--- Source document ---
╭──

CVNRneuroimaging / infrastructure

Issue tracking, system documentation and configs for operations side of the neuroimaging core @ Atlanta VA CVNR / Emory University
3 stars 2 forks source link

Rama Problems/Space #163

Open simonero opened 8 years ago

simonero commented 8 years ago

@kmcgregor123456 & @rrmm ,

Few things. Help would be greatly appreciated.

  1. Rama is having problems with being intermittently slow again.
  2. I ran out of space on localdatarama1. I noticed that Stephen has half a TB on localdatarama1 still. I moved this, and a few of my folders, to localdatarama2. --- 2a. Can we do something about Stephen's image of pano or store it elsewhere? --- 2b. Is localdatarama2 fixed? I want to know if it's OK to use it exclusively going forward for one of my studies, and use localdatarama1 for my thesis.
  3. I keep getting some memory errors while trying to debug the program I wrote. Is it possible that this is due to something with rama? I've been trying to find the source in my code, and it still could be my code, but I'm confused because my code seems to be fine and it was working perfectly prior. The error is associated with a specific program that I execute serially many times. Also, I don't get the same error for small datasets for some reason, and it only happens sometimes within a single run of my program (20-80% of the time it works). I've been working on this for weeks now to no avail so I figured it's time to ask for help. ((Examples of the errors below.)) --- 3a. If these errors are more likely code-based, any insight as to what generally could cause these problems is appreciated, and would help me figure out the source. The program I'm calling that produces this error was written in C++. --- 3b. If I can test this script on another machine to see what happens that might be helpful. It runs for days and takes up a lot of CPU/memory/temp space, so let me know.

Thank you!!

image

image

rrmm commented 8 years ago

@kmcgregor123456 & @rrmm ,

Few things. Help would be greatly appreciated.

  1. Rama is having problems with being intermittently slow again.

try running 'w' at the command line. there seems to be a lot of session logins; make sure you log out from any that are not in use and close any x2go desktop sessions that are not actively in use.

╰──

--- Data for review ---
╭──

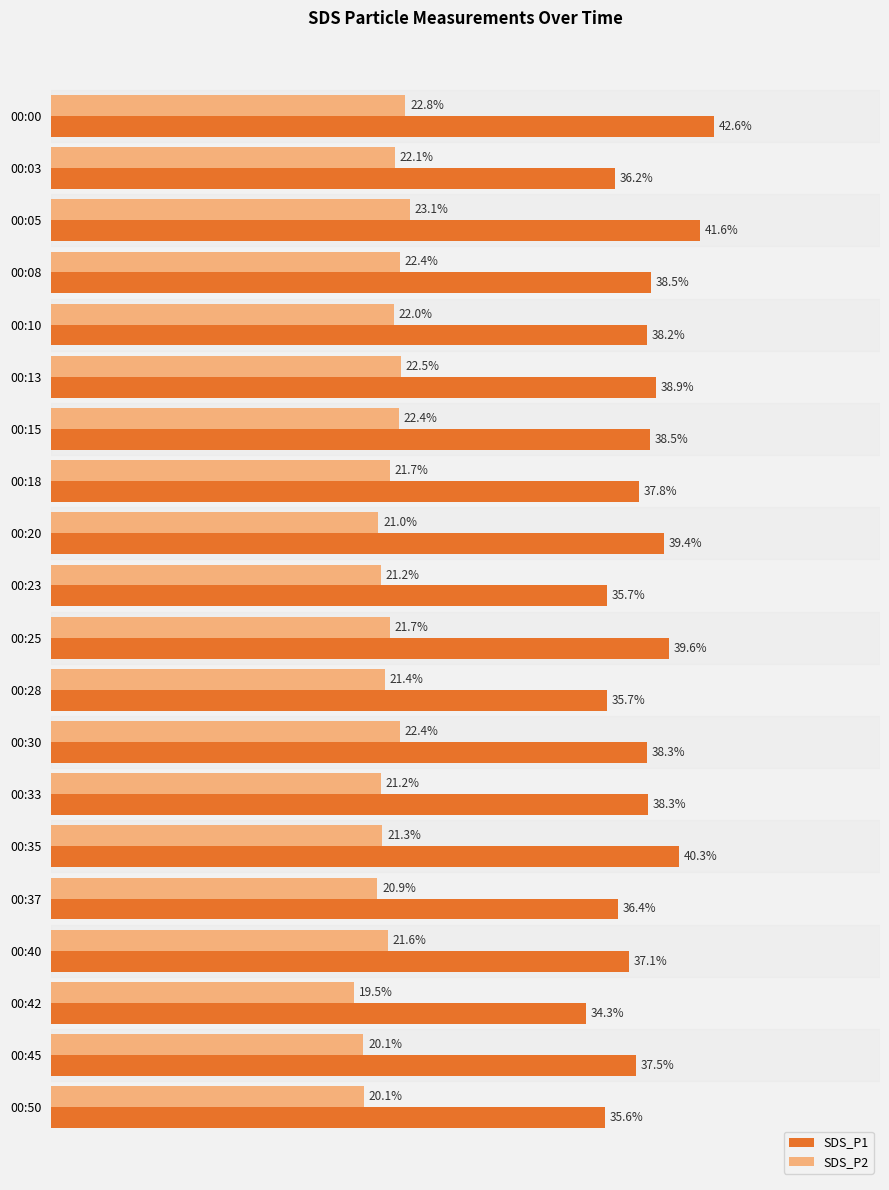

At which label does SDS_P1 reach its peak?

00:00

╰──
╭──

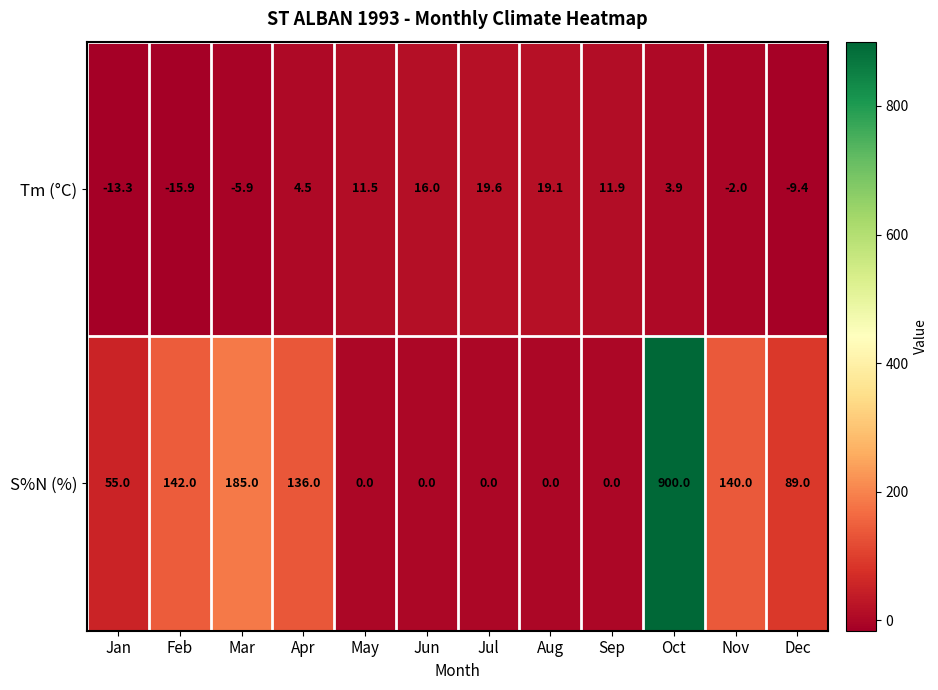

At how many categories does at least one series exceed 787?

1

╰──

--- Problem description ---
According to the Rama issue thread, why were Stephen's data and some of the poster's folders moved to localdatarama2? Reply in one to three sentences. The rows have no connection to the Rama issue thread.

--- Completed exercise ---
The poster had run out of space on localdatarama1, where Stephen still had half a TB. To free space, the poster moved Stephen's data and a few of their own folders to localdatarama2.